## Directions
Filter these entries down to the lines that hold the word "term", and show each of them.

## Data excerpts
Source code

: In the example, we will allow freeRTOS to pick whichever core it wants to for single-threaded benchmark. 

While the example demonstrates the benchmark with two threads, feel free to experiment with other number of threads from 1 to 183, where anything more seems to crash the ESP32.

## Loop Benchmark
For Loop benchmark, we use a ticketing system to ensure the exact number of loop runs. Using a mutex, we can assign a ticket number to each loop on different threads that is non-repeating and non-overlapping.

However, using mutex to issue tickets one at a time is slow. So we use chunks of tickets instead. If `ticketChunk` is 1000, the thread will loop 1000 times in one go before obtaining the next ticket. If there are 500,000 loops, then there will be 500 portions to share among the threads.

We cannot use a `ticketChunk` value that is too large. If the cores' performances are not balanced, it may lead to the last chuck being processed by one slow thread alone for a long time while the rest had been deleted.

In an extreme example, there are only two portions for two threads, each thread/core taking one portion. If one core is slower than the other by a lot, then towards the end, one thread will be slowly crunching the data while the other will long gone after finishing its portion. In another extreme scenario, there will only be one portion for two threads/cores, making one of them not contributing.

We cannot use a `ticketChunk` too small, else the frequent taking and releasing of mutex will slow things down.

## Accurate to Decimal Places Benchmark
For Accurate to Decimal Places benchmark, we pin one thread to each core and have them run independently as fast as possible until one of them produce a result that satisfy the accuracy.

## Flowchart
...
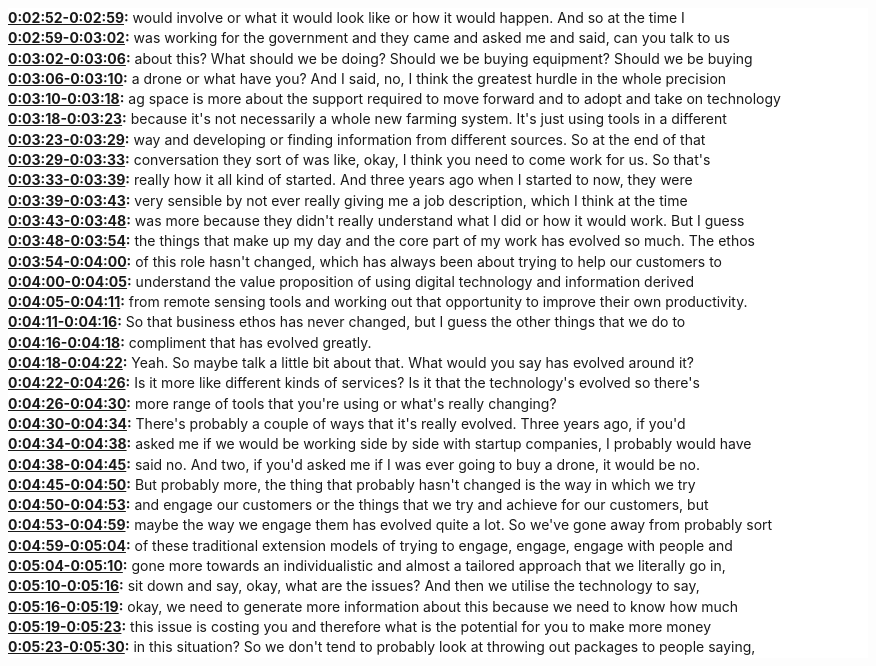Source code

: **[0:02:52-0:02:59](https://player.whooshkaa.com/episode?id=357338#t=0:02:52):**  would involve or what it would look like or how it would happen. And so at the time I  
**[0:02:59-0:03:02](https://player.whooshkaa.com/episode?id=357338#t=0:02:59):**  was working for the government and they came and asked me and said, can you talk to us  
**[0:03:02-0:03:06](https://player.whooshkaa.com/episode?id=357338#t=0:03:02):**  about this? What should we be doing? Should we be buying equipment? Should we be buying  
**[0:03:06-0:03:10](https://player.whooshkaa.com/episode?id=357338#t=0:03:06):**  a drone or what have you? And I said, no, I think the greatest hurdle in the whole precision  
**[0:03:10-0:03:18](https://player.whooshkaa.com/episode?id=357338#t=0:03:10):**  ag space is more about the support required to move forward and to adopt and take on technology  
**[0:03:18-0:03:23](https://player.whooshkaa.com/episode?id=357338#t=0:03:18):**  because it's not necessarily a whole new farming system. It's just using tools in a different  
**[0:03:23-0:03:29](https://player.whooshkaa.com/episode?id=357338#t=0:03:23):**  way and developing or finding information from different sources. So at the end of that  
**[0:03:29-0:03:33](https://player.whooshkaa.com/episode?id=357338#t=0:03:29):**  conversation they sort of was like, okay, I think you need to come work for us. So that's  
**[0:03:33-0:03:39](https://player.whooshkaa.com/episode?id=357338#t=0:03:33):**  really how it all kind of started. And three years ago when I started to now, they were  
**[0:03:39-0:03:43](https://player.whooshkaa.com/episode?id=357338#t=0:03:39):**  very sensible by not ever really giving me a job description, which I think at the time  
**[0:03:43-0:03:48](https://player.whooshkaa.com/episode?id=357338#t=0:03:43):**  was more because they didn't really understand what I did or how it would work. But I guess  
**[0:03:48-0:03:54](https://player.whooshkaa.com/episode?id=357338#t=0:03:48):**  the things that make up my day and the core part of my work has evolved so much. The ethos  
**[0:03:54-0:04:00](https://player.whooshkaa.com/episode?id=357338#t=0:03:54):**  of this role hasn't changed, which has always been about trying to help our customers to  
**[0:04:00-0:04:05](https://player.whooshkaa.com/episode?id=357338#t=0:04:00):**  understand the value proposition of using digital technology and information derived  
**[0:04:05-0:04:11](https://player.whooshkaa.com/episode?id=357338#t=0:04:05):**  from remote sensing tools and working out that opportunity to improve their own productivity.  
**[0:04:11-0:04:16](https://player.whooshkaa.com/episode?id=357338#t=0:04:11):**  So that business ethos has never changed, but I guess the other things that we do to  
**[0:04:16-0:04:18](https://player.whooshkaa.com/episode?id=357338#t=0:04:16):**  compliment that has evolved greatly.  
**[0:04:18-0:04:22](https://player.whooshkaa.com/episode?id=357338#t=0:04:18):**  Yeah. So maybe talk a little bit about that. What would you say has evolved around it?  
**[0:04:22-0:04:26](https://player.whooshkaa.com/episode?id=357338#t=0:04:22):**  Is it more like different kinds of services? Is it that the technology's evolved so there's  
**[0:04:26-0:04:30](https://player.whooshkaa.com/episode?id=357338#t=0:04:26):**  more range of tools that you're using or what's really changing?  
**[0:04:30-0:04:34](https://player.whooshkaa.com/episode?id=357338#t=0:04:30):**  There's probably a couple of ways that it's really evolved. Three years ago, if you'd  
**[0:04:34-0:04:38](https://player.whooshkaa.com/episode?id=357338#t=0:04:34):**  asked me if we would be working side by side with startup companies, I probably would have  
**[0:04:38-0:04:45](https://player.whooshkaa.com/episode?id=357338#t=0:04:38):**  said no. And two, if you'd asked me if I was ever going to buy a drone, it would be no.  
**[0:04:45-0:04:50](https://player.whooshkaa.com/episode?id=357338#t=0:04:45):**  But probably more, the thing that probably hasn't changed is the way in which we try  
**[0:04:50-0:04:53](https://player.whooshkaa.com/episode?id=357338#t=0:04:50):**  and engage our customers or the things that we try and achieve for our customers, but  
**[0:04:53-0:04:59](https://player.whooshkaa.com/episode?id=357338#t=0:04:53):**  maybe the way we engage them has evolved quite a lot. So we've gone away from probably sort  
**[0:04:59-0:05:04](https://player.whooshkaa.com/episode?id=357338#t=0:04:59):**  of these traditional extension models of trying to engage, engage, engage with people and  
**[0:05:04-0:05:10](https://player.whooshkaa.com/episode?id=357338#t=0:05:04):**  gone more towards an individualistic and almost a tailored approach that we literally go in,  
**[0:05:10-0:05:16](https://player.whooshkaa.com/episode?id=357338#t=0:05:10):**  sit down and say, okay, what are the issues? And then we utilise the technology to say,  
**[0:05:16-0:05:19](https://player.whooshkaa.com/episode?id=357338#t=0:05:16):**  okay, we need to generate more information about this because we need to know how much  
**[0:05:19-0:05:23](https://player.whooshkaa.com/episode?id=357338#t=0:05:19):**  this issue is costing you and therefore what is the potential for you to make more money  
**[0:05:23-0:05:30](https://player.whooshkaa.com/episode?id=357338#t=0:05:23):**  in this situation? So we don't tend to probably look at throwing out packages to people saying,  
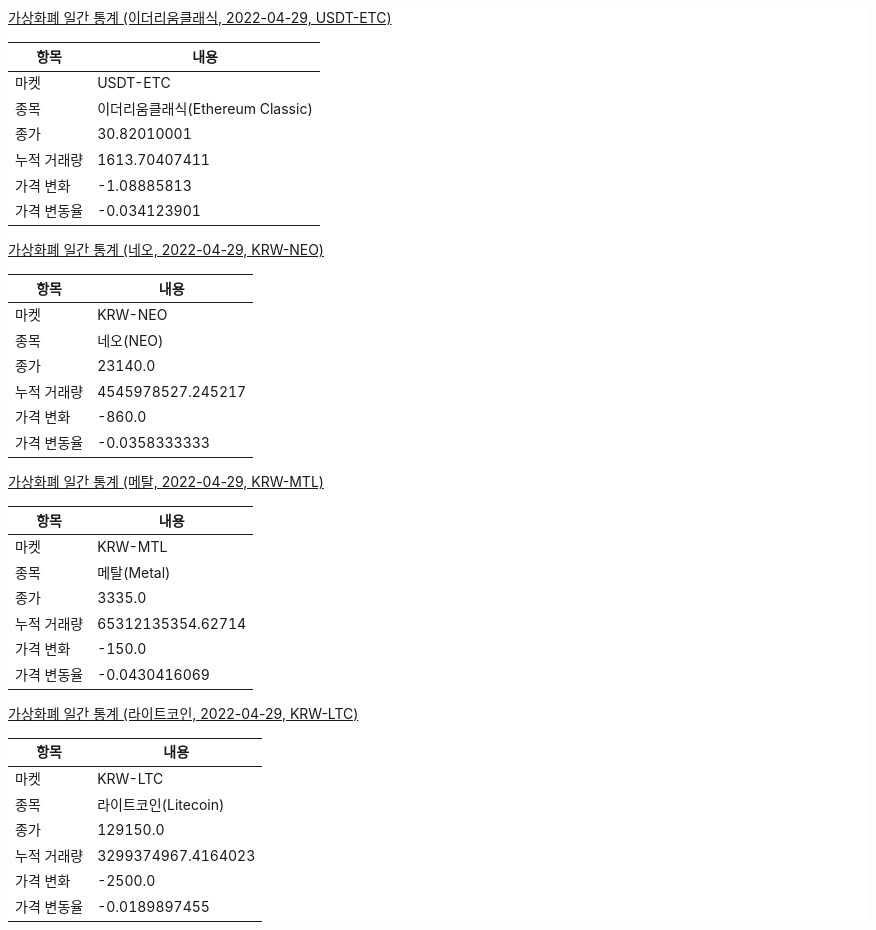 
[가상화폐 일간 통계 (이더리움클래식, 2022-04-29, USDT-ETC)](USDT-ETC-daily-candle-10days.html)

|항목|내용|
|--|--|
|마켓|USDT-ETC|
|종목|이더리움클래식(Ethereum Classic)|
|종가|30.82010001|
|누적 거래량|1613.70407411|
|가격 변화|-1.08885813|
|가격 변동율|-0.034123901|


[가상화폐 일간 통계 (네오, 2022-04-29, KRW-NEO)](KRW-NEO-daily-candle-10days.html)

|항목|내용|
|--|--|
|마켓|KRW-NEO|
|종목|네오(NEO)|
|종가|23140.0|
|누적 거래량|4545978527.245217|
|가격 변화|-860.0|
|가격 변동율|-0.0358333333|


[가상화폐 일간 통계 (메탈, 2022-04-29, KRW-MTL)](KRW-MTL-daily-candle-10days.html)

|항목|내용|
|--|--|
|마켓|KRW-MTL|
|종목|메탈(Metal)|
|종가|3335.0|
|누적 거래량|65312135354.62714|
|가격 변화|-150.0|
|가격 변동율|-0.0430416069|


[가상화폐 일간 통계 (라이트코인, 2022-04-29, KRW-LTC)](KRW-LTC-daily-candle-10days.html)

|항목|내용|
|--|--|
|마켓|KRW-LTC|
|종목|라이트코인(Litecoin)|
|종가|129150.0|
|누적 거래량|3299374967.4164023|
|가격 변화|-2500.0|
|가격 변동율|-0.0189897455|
---
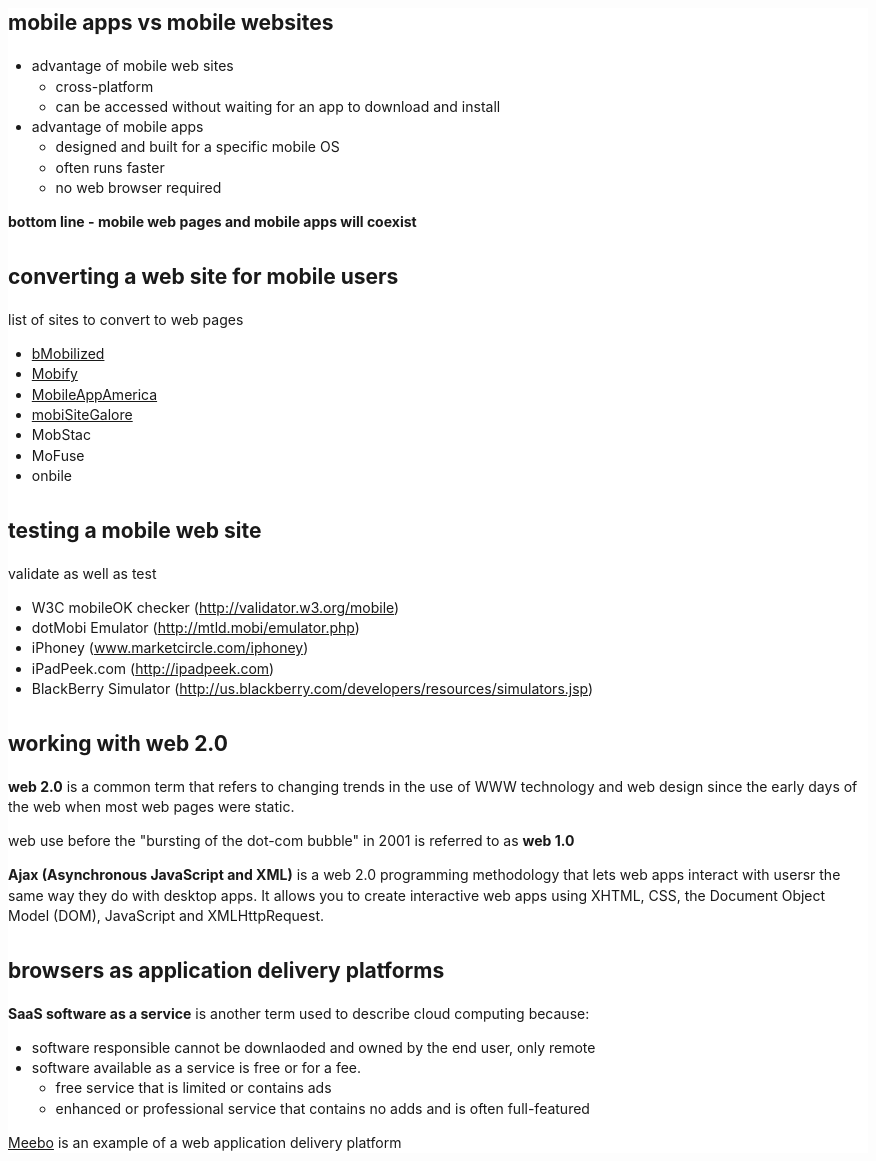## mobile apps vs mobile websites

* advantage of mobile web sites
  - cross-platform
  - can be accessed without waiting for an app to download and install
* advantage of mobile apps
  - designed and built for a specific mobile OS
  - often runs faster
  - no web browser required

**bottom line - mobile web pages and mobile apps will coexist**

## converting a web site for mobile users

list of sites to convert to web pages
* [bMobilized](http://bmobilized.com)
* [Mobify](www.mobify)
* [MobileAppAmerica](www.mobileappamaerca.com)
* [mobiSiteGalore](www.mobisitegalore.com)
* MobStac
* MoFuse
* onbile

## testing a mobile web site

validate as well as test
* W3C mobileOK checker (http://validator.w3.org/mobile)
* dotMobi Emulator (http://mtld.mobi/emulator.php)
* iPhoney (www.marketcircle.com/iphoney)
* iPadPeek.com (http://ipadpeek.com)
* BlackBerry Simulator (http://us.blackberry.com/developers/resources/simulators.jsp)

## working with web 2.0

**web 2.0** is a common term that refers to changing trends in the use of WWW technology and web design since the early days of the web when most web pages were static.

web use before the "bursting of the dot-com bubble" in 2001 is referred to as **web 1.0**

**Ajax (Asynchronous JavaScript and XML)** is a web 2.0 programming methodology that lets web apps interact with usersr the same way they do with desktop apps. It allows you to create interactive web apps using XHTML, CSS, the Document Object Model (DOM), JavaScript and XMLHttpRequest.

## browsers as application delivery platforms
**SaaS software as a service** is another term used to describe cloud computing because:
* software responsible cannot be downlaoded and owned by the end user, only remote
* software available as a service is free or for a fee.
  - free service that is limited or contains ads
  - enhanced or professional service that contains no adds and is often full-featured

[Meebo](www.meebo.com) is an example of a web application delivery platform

## Reply to the exercise
**web 2.0** is a common term that refers to changing trends in the use of WWW technology and web design since the early days of the web when most web pages were static.
**SaaS software as a service** is another term used to describe cloud computing because:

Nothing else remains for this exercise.